Mechanical Engineering

Abstract

The tie rods in the Duomo are structural elements, subject to monotonic loading and cyclic loading. Non-destructive testing is used to find cracks and determine their geometry. Lamb waves are applied to determine the presence of cracks in the tie rod and to estimate their positions. The cracks are located using eddy current testing. Finally the geometries of the cracks are determined using active infrared thermography. Experimental testing in the field of fracture mechanics is done to determine the fracture toughness of wrought iron. Combining the geometry of the crack with the fracture toughness of the material, leads to an estimation of the critical crack size.

The tie rods are made of wrought iron. The material properties are very heterogeneous. A tie rod is made out of multiple wrought iron bars of 1-1.5 meters. These bars are welded together under an angle of 27°. Cracks of two damaged tie rods are found to be under such an angle. The search for cracks will be concentrated on inclined cracks with a repetition of 1-1.5 meters.
Lamb waves is the first technique applied. An ultrasonic tomograph A1040 MIRA is used for testing. The modelling of Lamb waves travelling in tie rods and the signal processing are based on the possibilities of the MIRA. The dispersion behaviour of Lamb waves is modelled to understand the wave propagation in tie rods and the influence it has on the testing done with the MIRA. Using this knowledge, proper testing settings are found. Subsequently, signal processing is considered. The main objective of this part is to be able to identify cracks present in the tie rods.

The position of the cracks in the tie rod is determined using eddy current testing. Commercial eddy current probes are too sensitive to discontinuities to be applied to tie rods. Therefore, new probes are developed to overcome this drawback. Two probes are designed, both for the horizontal face and for the vertical face of the tie rod. The vertical face of the tie rods are best accessible. Therefore, on-site testing is done with the probe specially designed for that face.

Active infrared thermography is implemented to establish the geometry of the crack. A finite element analysis has been performed to model the propagation of heat through a tie rod. This is followed by experimental testing in the laboratory carried out on a broken tie rod. Finally, the results of the modelling and of the experimental testing are compared.

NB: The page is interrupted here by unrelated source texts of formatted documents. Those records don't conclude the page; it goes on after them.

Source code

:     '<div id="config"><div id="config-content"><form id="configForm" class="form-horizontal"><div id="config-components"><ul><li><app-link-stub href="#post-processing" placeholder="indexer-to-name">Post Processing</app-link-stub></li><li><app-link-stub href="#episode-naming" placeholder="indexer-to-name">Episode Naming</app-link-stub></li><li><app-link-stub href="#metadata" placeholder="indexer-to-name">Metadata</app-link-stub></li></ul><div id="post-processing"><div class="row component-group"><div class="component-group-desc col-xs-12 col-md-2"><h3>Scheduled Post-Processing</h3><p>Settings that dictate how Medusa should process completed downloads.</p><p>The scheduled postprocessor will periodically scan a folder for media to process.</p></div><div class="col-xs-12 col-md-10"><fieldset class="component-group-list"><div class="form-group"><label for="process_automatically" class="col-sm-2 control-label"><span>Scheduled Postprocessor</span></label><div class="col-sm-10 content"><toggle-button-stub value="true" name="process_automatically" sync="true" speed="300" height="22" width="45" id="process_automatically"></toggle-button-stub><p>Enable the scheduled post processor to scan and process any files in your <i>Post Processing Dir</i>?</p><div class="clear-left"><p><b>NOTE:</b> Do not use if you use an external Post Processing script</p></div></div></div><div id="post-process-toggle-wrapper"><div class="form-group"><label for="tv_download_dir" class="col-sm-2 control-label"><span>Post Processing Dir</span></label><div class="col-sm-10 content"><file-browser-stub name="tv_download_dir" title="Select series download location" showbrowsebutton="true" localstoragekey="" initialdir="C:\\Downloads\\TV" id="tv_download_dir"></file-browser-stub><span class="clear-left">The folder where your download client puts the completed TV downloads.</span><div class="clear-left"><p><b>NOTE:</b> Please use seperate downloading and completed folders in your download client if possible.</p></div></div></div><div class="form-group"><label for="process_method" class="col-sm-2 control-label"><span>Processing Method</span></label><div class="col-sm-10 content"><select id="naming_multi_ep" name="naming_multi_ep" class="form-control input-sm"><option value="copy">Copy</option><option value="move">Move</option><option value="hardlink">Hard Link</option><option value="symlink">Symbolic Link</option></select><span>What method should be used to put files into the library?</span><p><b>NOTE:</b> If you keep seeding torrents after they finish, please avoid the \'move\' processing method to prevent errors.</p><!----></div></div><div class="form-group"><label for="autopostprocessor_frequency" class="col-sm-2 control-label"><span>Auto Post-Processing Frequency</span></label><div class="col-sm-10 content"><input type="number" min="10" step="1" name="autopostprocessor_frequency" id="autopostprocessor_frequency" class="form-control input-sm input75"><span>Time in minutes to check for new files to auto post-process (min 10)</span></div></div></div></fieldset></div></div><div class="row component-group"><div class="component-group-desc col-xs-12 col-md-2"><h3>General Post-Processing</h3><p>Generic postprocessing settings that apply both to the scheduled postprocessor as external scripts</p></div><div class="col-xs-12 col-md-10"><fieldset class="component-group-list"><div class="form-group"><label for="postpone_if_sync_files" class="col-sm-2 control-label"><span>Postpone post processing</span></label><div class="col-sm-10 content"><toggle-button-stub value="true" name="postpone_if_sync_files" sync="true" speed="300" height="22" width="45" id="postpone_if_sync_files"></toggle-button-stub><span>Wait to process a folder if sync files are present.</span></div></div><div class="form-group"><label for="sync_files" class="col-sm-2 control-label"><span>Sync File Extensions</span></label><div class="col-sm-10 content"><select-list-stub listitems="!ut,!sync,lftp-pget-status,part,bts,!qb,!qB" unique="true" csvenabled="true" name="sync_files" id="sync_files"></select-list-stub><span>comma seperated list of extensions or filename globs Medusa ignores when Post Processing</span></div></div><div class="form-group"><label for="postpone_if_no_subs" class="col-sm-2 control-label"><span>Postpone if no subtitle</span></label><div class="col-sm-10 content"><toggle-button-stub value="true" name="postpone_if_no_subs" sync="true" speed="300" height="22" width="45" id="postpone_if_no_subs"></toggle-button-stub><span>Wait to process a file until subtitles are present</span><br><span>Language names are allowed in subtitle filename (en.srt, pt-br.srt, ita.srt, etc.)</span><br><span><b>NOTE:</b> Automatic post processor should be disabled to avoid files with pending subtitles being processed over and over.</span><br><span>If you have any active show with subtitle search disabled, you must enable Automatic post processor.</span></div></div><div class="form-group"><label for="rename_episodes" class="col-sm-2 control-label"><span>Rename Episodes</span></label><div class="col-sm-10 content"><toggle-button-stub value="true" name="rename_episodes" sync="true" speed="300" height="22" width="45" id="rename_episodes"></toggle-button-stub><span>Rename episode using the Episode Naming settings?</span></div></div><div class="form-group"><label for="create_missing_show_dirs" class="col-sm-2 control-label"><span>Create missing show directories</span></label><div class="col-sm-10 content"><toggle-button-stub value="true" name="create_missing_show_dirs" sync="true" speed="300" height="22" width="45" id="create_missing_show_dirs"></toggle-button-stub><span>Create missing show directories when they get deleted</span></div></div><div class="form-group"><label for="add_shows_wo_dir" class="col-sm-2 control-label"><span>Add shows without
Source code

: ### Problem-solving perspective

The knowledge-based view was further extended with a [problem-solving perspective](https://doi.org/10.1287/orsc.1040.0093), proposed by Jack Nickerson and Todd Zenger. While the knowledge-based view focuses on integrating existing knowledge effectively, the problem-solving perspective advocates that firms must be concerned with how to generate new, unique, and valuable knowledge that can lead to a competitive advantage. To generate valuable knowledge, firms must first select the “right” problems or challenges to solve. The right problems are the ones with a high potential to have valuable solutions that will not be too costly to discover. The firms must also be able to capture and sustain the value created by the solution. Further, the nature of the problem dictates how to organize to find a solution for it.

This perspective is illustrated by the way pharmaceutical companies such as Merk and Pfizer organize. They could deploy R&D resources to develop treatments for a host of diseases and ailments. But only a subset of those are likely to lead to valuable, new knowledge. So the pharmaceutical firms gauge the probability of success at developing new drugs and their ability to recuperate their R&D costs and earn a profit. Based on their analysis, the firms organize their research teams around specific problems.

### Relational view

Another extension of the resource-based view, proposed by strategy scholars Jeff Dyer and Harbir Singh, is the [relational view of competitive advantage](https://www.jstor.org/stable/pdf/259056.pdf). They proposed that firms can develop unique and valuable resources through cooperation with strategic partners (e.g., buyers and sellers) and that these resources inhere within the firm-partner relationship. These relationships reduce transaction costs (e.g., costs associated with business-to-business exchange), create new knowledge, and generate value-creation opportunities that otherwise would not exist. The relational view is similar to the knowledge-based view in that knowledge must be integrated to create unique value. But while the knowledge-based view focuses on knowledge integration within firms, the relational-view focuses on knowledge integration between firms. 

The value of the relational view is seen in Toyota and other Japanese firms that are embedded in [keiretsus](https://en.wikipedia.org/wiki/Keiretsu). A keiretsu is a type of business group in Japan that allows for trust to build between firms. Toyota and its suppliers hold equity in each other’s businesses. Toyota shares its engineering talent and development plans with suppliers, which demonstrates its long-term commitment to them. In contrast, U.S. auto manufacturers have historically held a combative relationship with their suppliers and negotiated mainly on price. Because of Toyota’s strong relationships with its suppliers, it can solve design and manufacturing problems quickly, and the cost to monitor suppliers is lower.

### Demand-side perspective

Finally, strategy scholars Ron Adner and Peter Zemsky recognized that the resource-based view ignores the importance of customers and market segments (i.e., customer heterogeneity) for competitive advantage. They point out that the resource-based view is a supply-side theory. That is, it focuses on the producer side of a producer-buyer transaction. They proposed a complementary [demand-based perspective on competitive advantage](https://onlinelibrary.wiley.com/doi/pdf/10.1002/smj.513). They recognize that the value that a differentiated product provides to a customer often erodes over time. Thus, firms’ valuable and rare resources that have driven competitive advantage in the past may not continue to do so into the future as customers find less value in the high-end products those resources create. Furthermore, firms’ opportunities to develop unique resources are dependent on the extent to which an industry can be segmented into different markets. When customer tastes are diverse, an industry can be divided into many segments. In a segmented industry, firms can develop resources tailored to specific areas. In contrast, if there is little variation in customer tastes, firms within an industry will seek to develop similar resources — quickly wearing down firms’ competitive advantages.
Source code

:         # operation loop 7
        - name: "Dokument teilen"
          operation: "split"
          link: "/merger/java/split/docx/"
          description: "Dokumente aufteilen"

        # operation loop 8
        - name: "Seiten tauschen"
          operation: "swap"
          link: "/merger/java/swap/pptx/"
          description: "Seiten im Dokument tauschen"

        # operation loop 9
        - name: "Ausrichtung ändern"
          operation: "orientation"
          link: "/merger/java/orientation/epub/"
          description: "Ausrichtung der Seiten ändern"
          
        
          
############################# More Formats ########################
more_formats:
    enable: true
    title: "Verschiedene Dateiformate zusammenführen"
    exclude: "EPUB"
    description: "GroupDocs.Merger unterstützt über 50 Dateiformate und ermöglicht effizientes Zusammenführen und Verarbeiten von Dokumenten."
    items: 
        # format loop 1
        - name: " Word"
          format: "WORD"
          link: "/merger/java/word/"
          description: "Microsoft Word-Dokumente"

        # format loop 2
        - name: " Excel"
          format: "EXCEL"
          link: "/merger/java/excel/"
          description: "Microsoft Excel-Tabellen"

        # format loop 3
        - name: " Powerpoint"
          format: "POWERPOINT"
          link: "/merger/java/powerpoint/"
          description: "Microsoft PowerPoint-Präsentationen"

The last part has a fracture mechanical nature. The fracture toughness of the material is determined assuming both linear-elastic and elastic-plastic material behaviour. Also the fatigue behaviour is evaluated. The values obtained from experimental testing have been applied to a simplified model of the crack geometry to determine the critical crack size of the tie rod, for monotonic loading, and the threshold crack size, for cyclic loading. Fatigue life is predicted taking the threshold crack size as the initial crack size and the critical crack size as the final crack size.